= San Fortunato, Rimini =

Roman Catholic church in Italy

San Fortunato, also once known as Santa Maria Annuziata Nuova di Scolca, is a Roman Catholic parish church in Rimini, Italy.

==History==
The church was founded in 1418, after a donation by Carlo Malatesta, to the Benedictine Order of Monte Oliveto Maggiore. The site had belonged to an order of Friars of San Paolo Eremita. The church was initially attached to the Olivetan Abbey till the Napoleonic suppression in 1797. The monastery was demolished in 1802. After suppression, the title of San Fortunato parish was transferred to this church.

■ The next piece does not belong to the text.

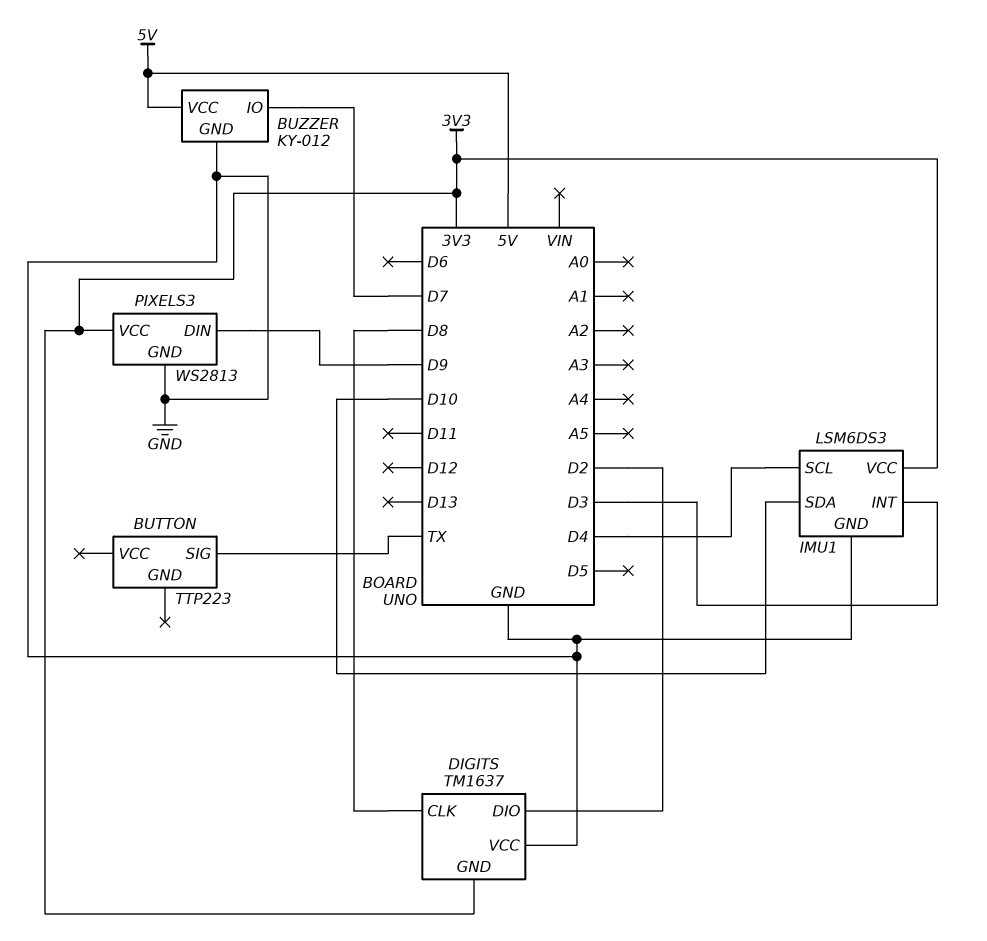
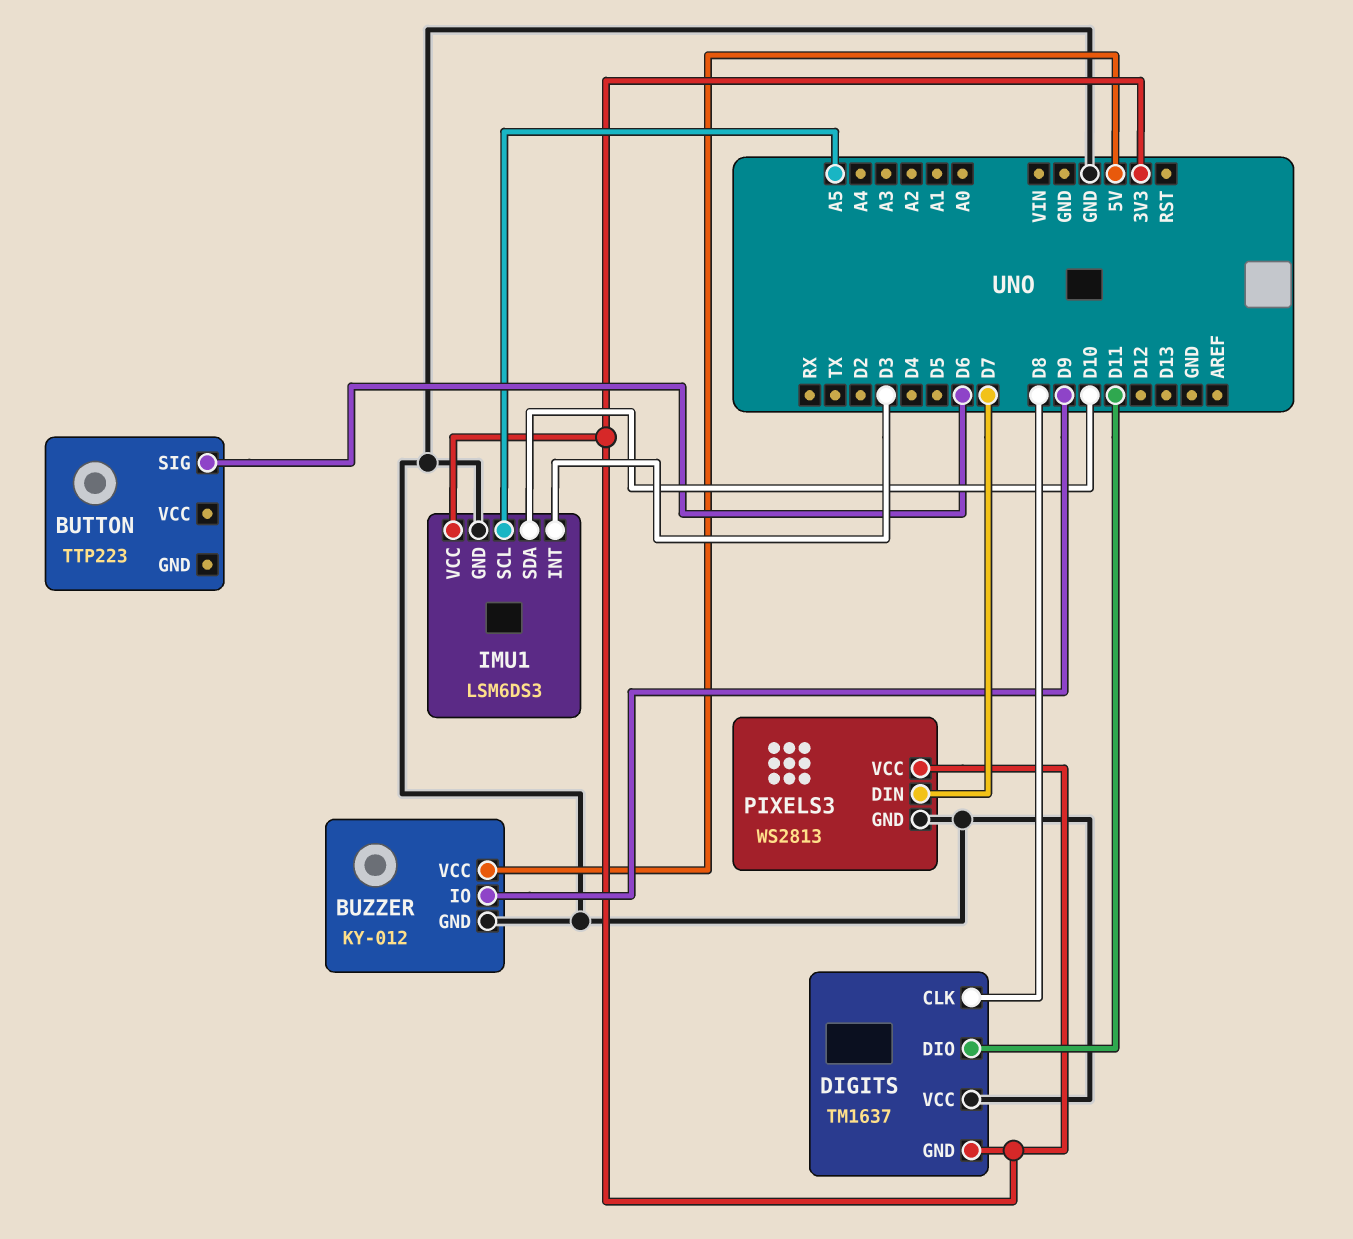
BUTTON pin SIG: TX -> D6
BUZZER pin IO: D7 -> D9
DIGITS pin DIO: D2 -> D11
IMU1 pin SCL: D4 -> A5
PIXELS3 pin DIN: D9 -> D7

The façade has the coat of arms of Roberto Malatesta (Lord of Rimini from 1468 to 1482), while the interior ceiling has the heraldry of Carlo Malatesta. The two lateral chapels were frescoed in the early 16th century. That on the right by Girolamo Marchesi. The one on the left, once had an altarpiece of Giorgio Vasari, now found in the choir. The church and adjacent structures suffered from bombing during World War II, and were only partially reconstructed.

The Vasari altarpiece now in the choir depicts the Adoration of the Magi by Giorgio Vasari. Another altarpiece depicts St Benedict, Mauro, and Placido, painted by the Augustinian friar Pronti.

In 2008, a Museo di Scolca was established next door with artwork from the convent.